What does the President of Liberia, Gender Based Violence, A New Book, HIV-AIDS and a Monkey Have in Common?

UPDATED 12/11/06
They were all a part of a very busy Reed week. On Thursday, the Reeds were invited to attend a Presidential launching of a new effort to combat the significant gender based violence problem in the country. In partnership with several UN agencies, this effort will hopefully be a major step toward bringing peace and justice to the country.
At the launching, the President also announced a new book put together by my dear friends, Grace Boiwu, head of the Mother Patern College Women's Program, and Barbara Brillant, Dean of MPC. Grace and Sr. Barbara both spoke at the event.

On Friday, we all joined MPCHS as it celebrated World AIDS Day. School children from ten or so Catholic schools put on a great show, and the day ended with sports and games. We brought a few neighborhood kids along with us. It was inspiring to see these kids speaking out on the subject. 9 out of 10 kids with AIDS are in sub-Saharan Africa.

And the Monkey? She was a major part of our week. On Tuesday, some neighborboys brought a monkey—specifically a “white eyelid” mangabey (Cercocebus fuliginosusto) to us after their uncle delivered her to them from the interior. I had mixed feelings about taking her, but she apparently has been with people for a while and the boys did not want her. She quickly endeared herself to all of us. She is affectionate, responsive and playful. You ought to see her torment Nikki and Pinky.

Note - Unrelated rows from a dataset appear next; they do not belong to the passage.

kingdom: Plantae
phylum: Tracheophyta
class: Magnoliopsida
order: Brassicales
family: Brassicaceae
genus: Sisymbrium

As I say, I’m feeling ambivalent. On the one hand, the kids and dogs are crazy about her. They love playing with her—although one gets the feeling that actually she is toying with them and they are just trying to keep up. She appears completely in control, happy and adjusted. On the other hand, I have not fully fleshed out my position on the “primates as pets” issue. I’ve done some research and we are figuring out the most resposible course of action for her. We are leaning toward releasing her up country.
So how was your week? Finally, we are able to upload some pics. The internet has been very slow for a week. Here goes:
First stop, the Gender Violence meeting with President Sirleaf. These are the women from the MPCHS women's program, with the staff behind.
The President, sitting next to a UN official and our own Sr. Barbara Brillant.
Two pretty great women trying to rebuild a nation. Present Ellen Johnson-Sirleaf and Grace Boiwu, head of the women's program and the catalyst behind the book, One Pain Touches All.

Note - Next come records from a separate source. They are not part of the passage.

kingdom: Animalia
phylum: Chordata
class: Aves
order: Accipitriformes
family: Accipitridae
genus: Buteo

Sr. Barbara, ever the opportunist, gets the President to sign some of the books. She'll sell 'em to the highest bidder.

Next day, the Reeds observed World AIDS Day with children from the Catholic Schools. A brass band leads 300 school children through the streets of Matadi, a Monrovian suburb.

The Reeds seated behind the Sisters of Charity (Mother Theresa's order), and the other organizers as the program begins.

Lots of traditional dancing...

...and songs about preventing HIV infection.

...along with some original poetry. All in all a great day.

Now on to the Mangabey. Say hi.

The lil' lady is a load o' laffs.

You haven't lived until you've been groomed by a monkey.